### BRIEF 1
From the passage on pastoral vocation, list every person it names as an example of external vocation.
### BRIEF 2
Extend the passage on pastoral vocation with new text that picks up after its final sentence.

-- Start SELECTED PASSAGE --

In the science of pastoral service, the question about vocation is put differently. The Catholics, with their tendency to refine, subdivide and classify everything, reasonably teach about the internal vocation (vocatio interna) and the external vocation (vocatio externa). The first is recognized as a certain internal aspiration, an attitude of soul, and the voice calling man to another way life, different to the usual mundane manner. However, the external vocation is more like a certain external push in the form of the encounter with someone spiritual, which turns over the entire life of man, or some illness, stress, loss of the dear ones, that suddenly change the entire line of life (examples of Anthony the Great, Ephraim the Syrian, Francois D' Assi, Ignatius Loyola and many other examples in the history of pastoral service and asceticism).

The Russian science of the pastoral theology weighs this question differently. Some, as, for example, Bishop Boris, related it thoughtfully, critically, they did not deny the need of vocation for the priestly service. The others simplified the problem, as, for example, Archbishop Anthony (Amphitheatrov) of Kazan, who perceived vocation in the purely external and even random facts. These include a) the origin from the spiritual rank; b) education in all sciences, taught in the spiritual schools and the proper encouragement in the abilities, successes and behavior; c) internal agreement and love for the priesthood and even g) the will of the local bishop. (From Pevnitsky’s book “The Priest”). One cannot fail to perceive the tension and formality in this approach.

Even more definite is the view of the Metropolitan Anthony Krapovitsky. He simply denies any possibility of vocation and considers that the voice of God perceptible in the heart of man is “nothing more than the fruit of self-delusion. The Catholic theologians assert that each candidate to the priesthood must hear it, but we think that only that candidate, who is previously indicated by the Church, can hear this voice. Self-appraisal and self-feeling should have the negligible value.” (Coll. Works, vol. 2, p. 184). Therefore, for our outstanding pastoralist “all the reasoning about the pastoral vocation must be displaced from that basis, on which they stood, and must be substituted with the thoughts about the pastoral preparation” (Coll. Works, vol.2, p. 186). In courses, enough time is dedicated to this question about preparation, and it must be illuminated especially in detail, but nevertheless it does not replace the very fact that of an internal voice, which is felt by some, but which is completely silent in the others. Certainly, a known portion of self-deception is always possible, and internal soberness is especially necessary in defining the “spirits,” but here another thing is shown in Metropolitan Anthony works: his perfect negation of any mystical feeling in the spiritual life of man. Metropolitan Anthony extremely negatively perceives everything mystical and even the very word “mysticism,” in spite of its frequent usage by such writers as Areopagits, Maximos the Confessor and the others, he completely sweeps it aside. He was an extreme rationalist and nominalist in his theology.

-- End SELECTED PASSAGE --
-- Start STORED DATA --

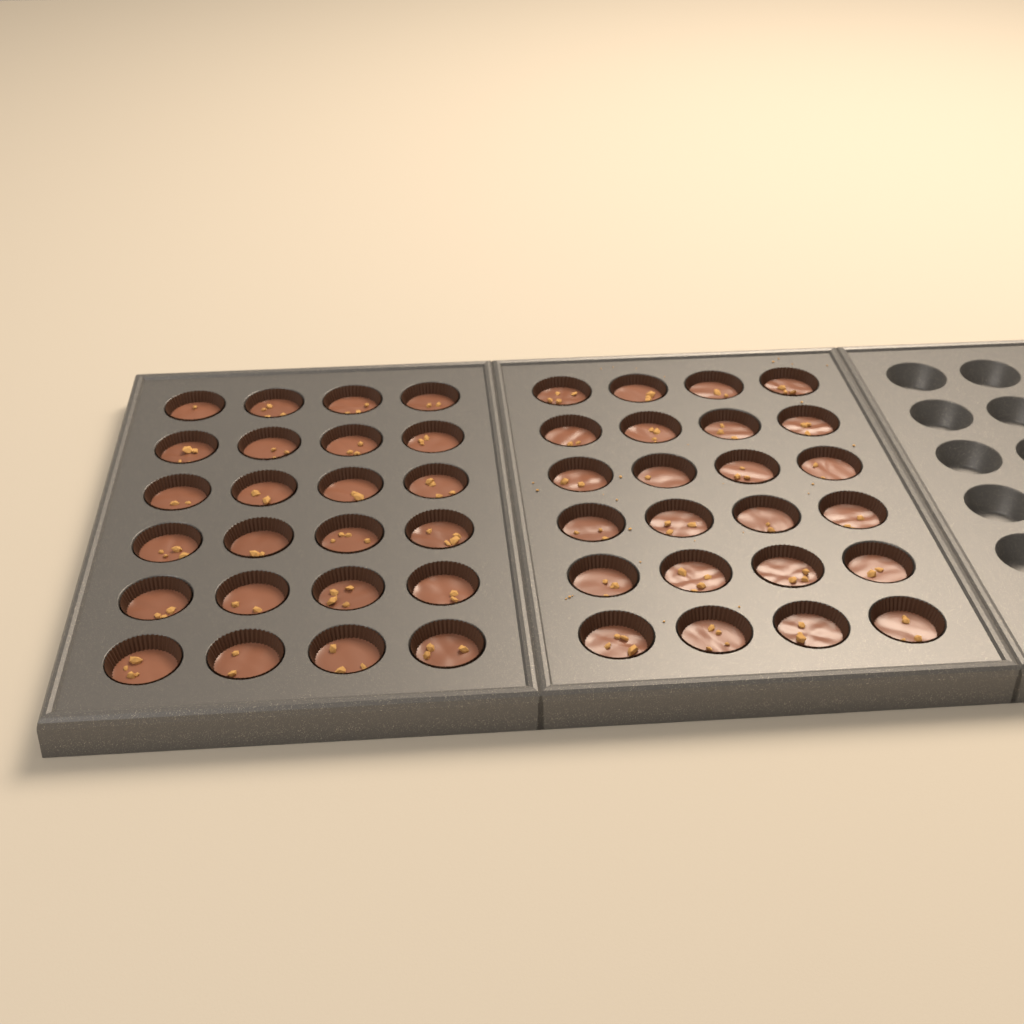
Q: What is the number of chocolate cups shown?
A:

-- End STORED DATA --

### EXERCISE OUTPUT 1
Anthony the Great, Ephraim the Syrian, Francois D' Assi, Ignatius Loyola

### EXERCISE OUTPUT 2
On the one hand, there is such a negation of the internal mystical voice, while on the other — one cannot fail to recognize the “pre-indication by the Church” as something extremely undetermined. What is it? The origin from the spiritual class as it was in the former Russia? Or the forced enrollment into the seminary of a boy, who still has no understanding of the priesthood or anything in general? Or the sad sign of a scholarship in the spiritual school, which other schools do not give? A similar state of affairs occurred in the Serbian church before the crisis of 1945. It is not possible, furthermore, to forget the general flight of students from the seminaries and Academies, who got there according to the class rank and later filled the other departments. Metropolitan Anthony called such former seminarians “Rakitins” (according to Dostoyevsky), who were precisely such renegades of their school because of the absence of vocation to be there.

What should the question about vocation in the conditions of our reality be reduced to? What can be considered as the sign of vocation? Are there such objective data for judgment about the vocation to the priesthood of a certain person? If for the military service we must have courage, bellicosity, and for artistic activity, a feeling for beauty, soul refinement, etc., then what signs must one possess who considers himself to be called to pastoral service, and absence of which is sufficient for the judging one as not having vocation, concerning a definite candidate?

Here are the approximate points that must be considered as the absolute sign of not being called to be a priest:




  • Searching for the priesthood because of the material benefit, on consideration, that a priest never will die of hunger.

  • Calculations of political or national type, for example, entering the priesthood for the “rescuing of Holy Russia,” for nationalistic propaganda, which is more convincing when made by a priest. The Church and priesthood have more important tasks than these national or political instincts.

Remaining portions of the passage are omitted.